The onset of antagonism may be delayed in the presence of debilitation, cachexia, carcinomatosis, and the concomitant use of certain broad spectrum antibiotics, or anesthetic agents and other drugs which enhance neuromuscular block or separately cause respiratory depression [see Drug Interactions (7.1)]. Under such circumstances the management is the same as that of prolonged neuromuscular block.
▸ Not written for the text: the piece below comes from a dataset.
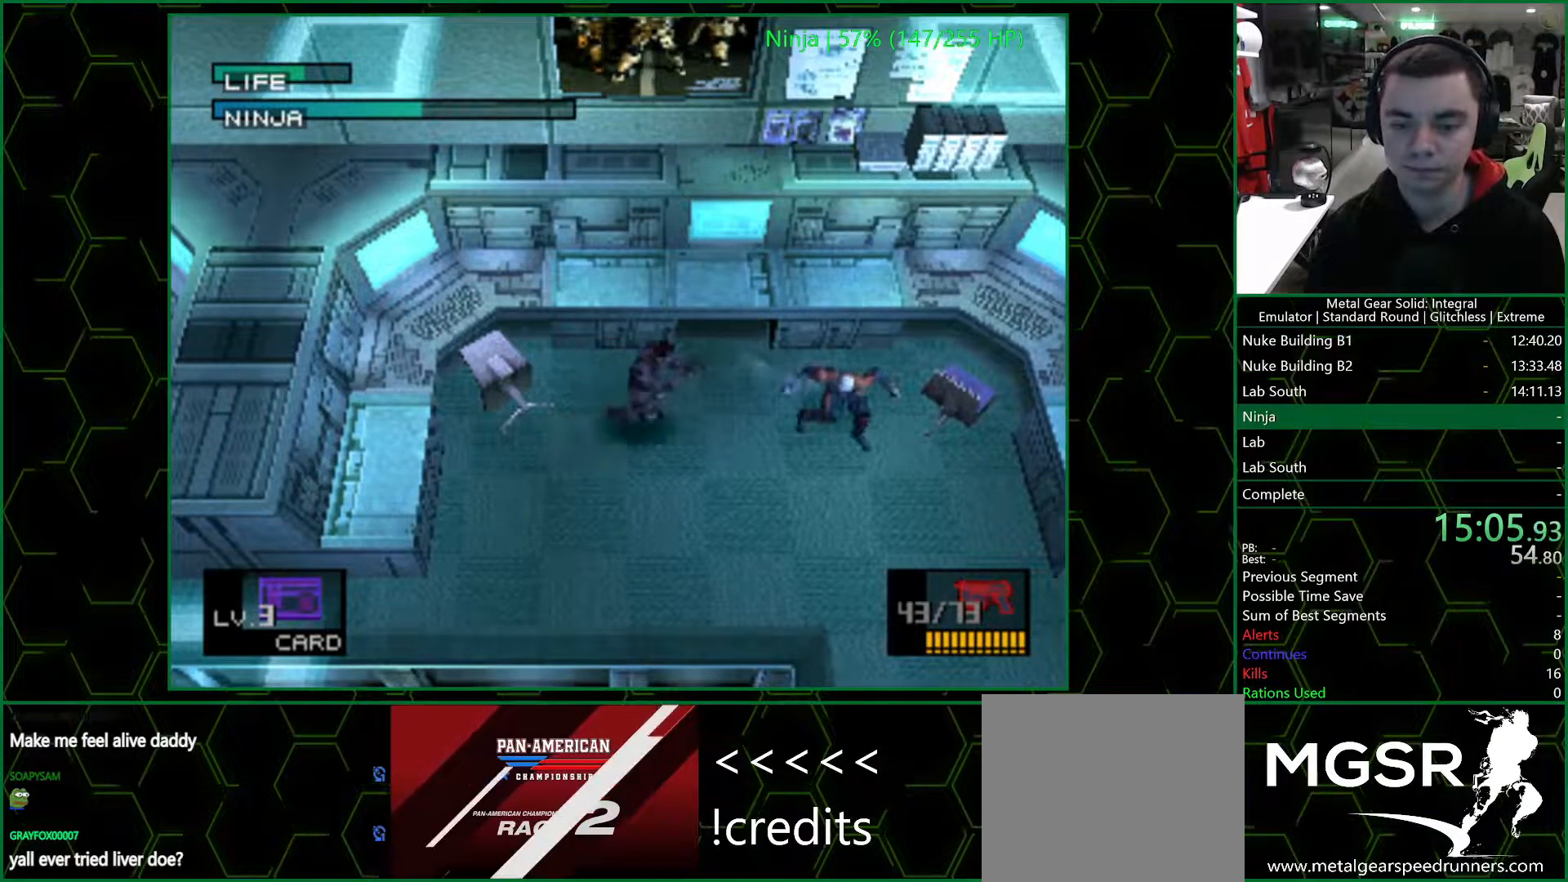
{"buttons": [], "left_stick": "center", "right_stick": "center", "events": [[33, "CIRCLE", "down"], [67, "DPAD_RIGHT", "up"], [83, "CIRCLE", "up"], [117, "CIRCLE", "down"], [167, "CIRCLE", "up"], [200, "CIRCLE", "down"], [250, "CIRCLE", "up"], [317, "CIRCLE", "down"], [367, "CIRCLE", "up"], [400, "CIRCLE", "down"], [467, "CIRCLE", "up"]]}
Cisatracurium Besylate Injection, USP is a nondepolarizing skeletal neuromuscular blocker for intravenous administration. Compared to other neuromuscular blockers, it is intermediate in its onset and duration of action. Cisatracurium besylate is one of 10 isomers of atracurium besylate and constitutes approximately 15% of that mixture. Cisatracurium besylate is [1R — [1α,2α(1′R *,2′R *)]]-2,2′-[1,5-pentanediylbis[oxy(3-oxo-3,1-propanediyl)]]bis[1-[(3,4-dimethoxyphenyl)methyl]-1,2,3,4-tetrahydro-6,7-dimethoxy-2-methylisoquinolinium] dibenzenesulfonate. The molecular formula of the cisatracurium parent bis-cation is C53 H72 N2 O12 and the molecular weight is 929.2. The molecular formula of cisatracurium as the besylate salt is C65 H82 N2 O18 S2 and the molecular weight is 1243.50. The structural formula of cisatracurium besylate is:
The log of the partition coefficient of cisatracurium besylate is -2.12 in a 1-octanol/distilled water system at 25°C.
Cisatracurium Besylate Injection, USP is a sterile, non-pyrogenic aqueous solution provided in 5 mL, 10 mL, and 20 mL vials. The pH is adjusted to 3.25 to 3.65 with benzenesulfonic acid.
- The 5 mL single-dose vials contain 2 mg per mL cisatracurium, equivalent to 2.68 mg per mL cisatracurium besylate.
- The 10 mL multiple-dose vials contain 2 mg per mL cisatracurium, equivalent to 2.68 mg per mL cisatracurium besylate, and 0.9% benzyl alcohol as a preservative.
- The 20 mL single-dose vials contain 10 mg per mL cisatracurium, equivalent to 13.38 mg per mL cisatracurium besylate.